Em Janeiro, tive mais um acontecimento insólito! O meu corpo começou a ficar coberto de bolhas, tinha constantemente comichão e quando arrebentava uma dessas bolhas, ardia-me insistentemente como se tivesse feito uma queimadura. Chamaram a dermatologista de serviço, para compreenderem o que se passava comigo. Fiz análises de urina e sangue. Nenhum médico chegou a uma conclusão sobre o que me apoquentava e já se tinham passado três dias desde o aparecimento da primeira bolha. Sentia-me cada vez mais desconfortável com comichão, ao ponto de não conseguir dormir. Até que chegou sábado à noite e o meu avô que é pediatra, veio visitar-me. Ao chegar à porta da enfermaria, bastou-lhe olhar para mim e disse: - Como foi que apanhaste varicela? Eu espantado com aquela afirmação desabafei: Finalmente alguém diz-me o que tenho! Foi preciso vir o meu avô visitar-me para descobrir do que padecia! Incrivel mas verídico!
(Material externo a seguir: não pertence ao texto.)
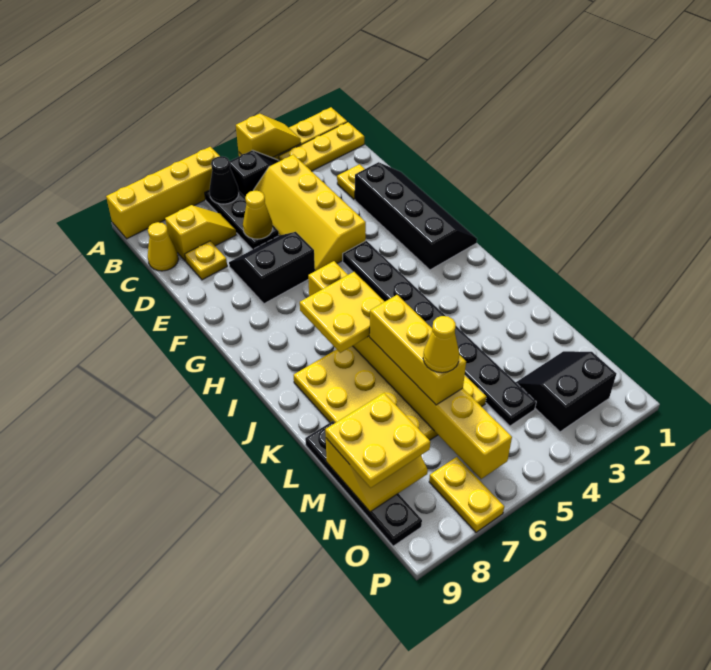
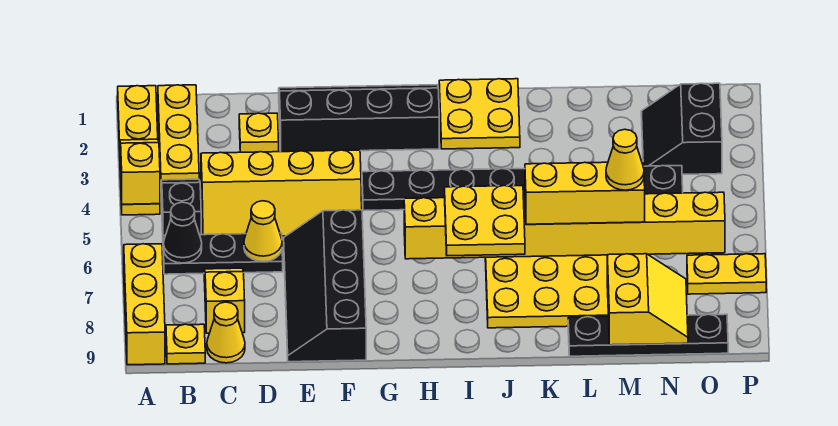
yellow 1x4 brick [106,147,219,239] -> yellow 1x3 brick [124,244,165,365]
yellow 1x1 plate [185,241,227,280] -> yellow 1x1 plate moved to [166,324,205,364]
black 2x2 slope [229,232,315,304] -> black 2x4 slope [284,210,366,362]
yellow 2x2 plate [325,393,430,488] -> yellow 2x2 plate moved to [439,79,520,149]

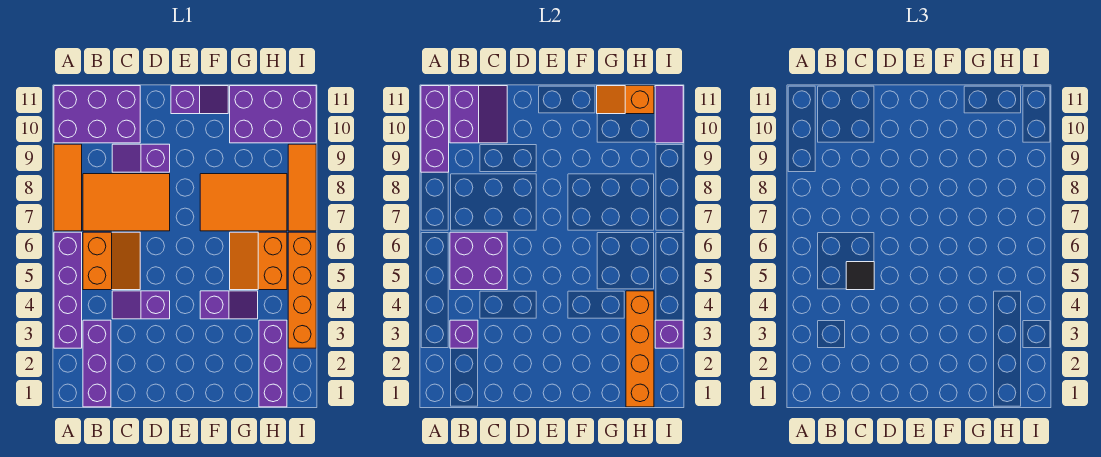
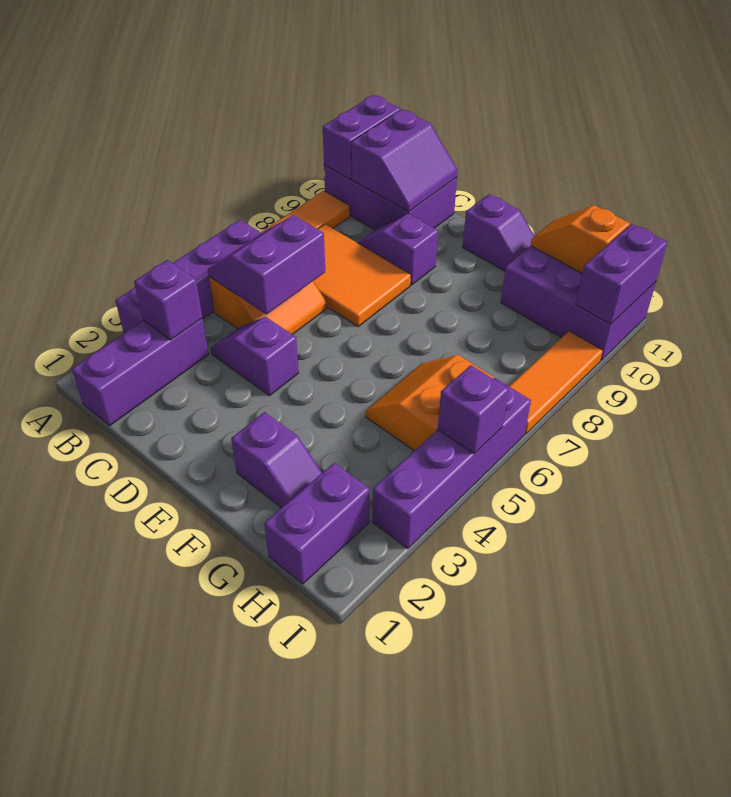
purple 1x3 brick [421,86,449,172] -> purple 1x2 brick [323,95,400,179]
purple 2x2 brick [450,232,507,290] -> purple 2x2 slope [208,215,325,314]
black 1x1 tile [846,262,874,290] -> none
purple 1x2 slope [200,291,258,319] -> purple 1x2 slope moved to [231,412,322,508]
orange 2x3 tile [200,174,287,231] -> none
purple 1x3 brick [259,320,287,407] -> purple 1x2 brick [264,463,369,584]
orange 1x4 brick [626,291,654,407] -> none
orange 1x4 brick [288,232,316,348] -> purple 1x4 brick [373,378,531,549]
purple 1x1 brick [655,320,683,348] -> purple 1x1 brick moved to [438,365,509,454]
purple 1x2 tile [655,86,683,143] -> purple 1x2 brick [576,224,668,324]

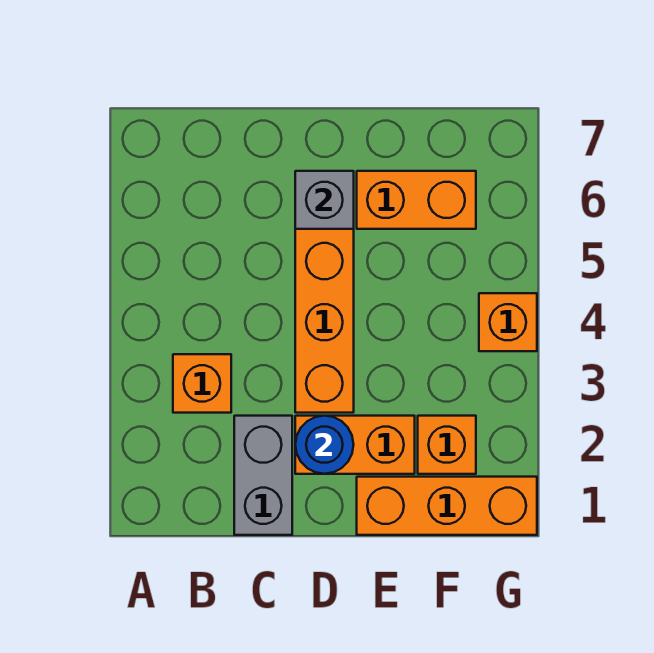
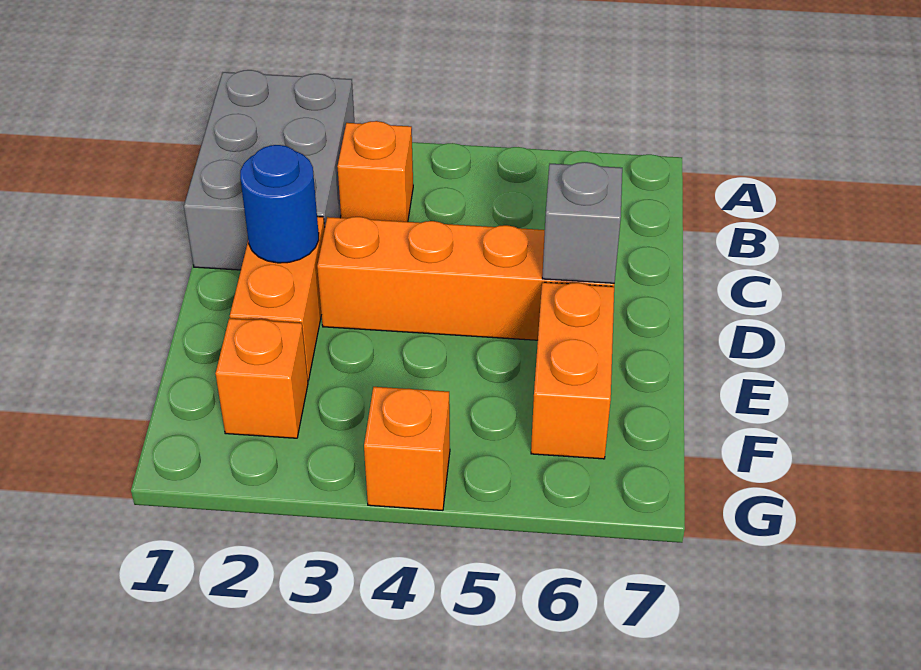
grey 1x2 brick [234,416,292,535] -> grey 2x3 brick [184,70,354,270]
orange 1x3 brick [357,477,537,535] -> none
Quando tive o acidente, ainda tinha na coluna placas e parafusos, resultantes do episódio com a mota. Ganhara uma prenda durante uma das operações à coluna! Uma infecção de nome Estafilococos Aureus, um bichinho que ainda hoje me acompanha! Esse estafermo fez com que o corpo começasse a rejeitar as placas e por consequência a tentar expeli-las, abriu um buraco no centro da coluna onde se via perfeitamente a olho nu as placas! A juntar à parafernália da minha armadura na perna tinha mais este adorno para a indumentária perfeita de Robocop! Como o meu médico pessoal, doutor Noronha e Andrade, trabalhava também neste hospital, pensei que poderia ser operado durante a minha estadia para retirar as placas mas... existe sempre um mas na minha vida! O médico responsável pela perna, tinha tido anos antes, atritos com o Doutor Noronha e não se falavam. Ou seja, quem se queimou foi aqui o mexilhão! Pois por ordem expressa o doutor Noronha e Andrade estava proibido de me ver! Vinha visitar-me às escondidas! Ridículo, mas verdade! Só fui operado à coluna, no hospital da Cuf, quinze dias depois de ter alta de São José.
Houve mais episódios durante a minha estadia em São José, os suficientes para escrever um livro mas achei melhor só contar os mais relevantes! Já se passaram alguns anos desde essa estadia. Acredito que devia receber uma medalha por ter sobrevivido às aventuras que lá passei e ainda hoje sempre que tenho que lá voltar, fico nervoso à espera de ver o que vai me acontecer mais!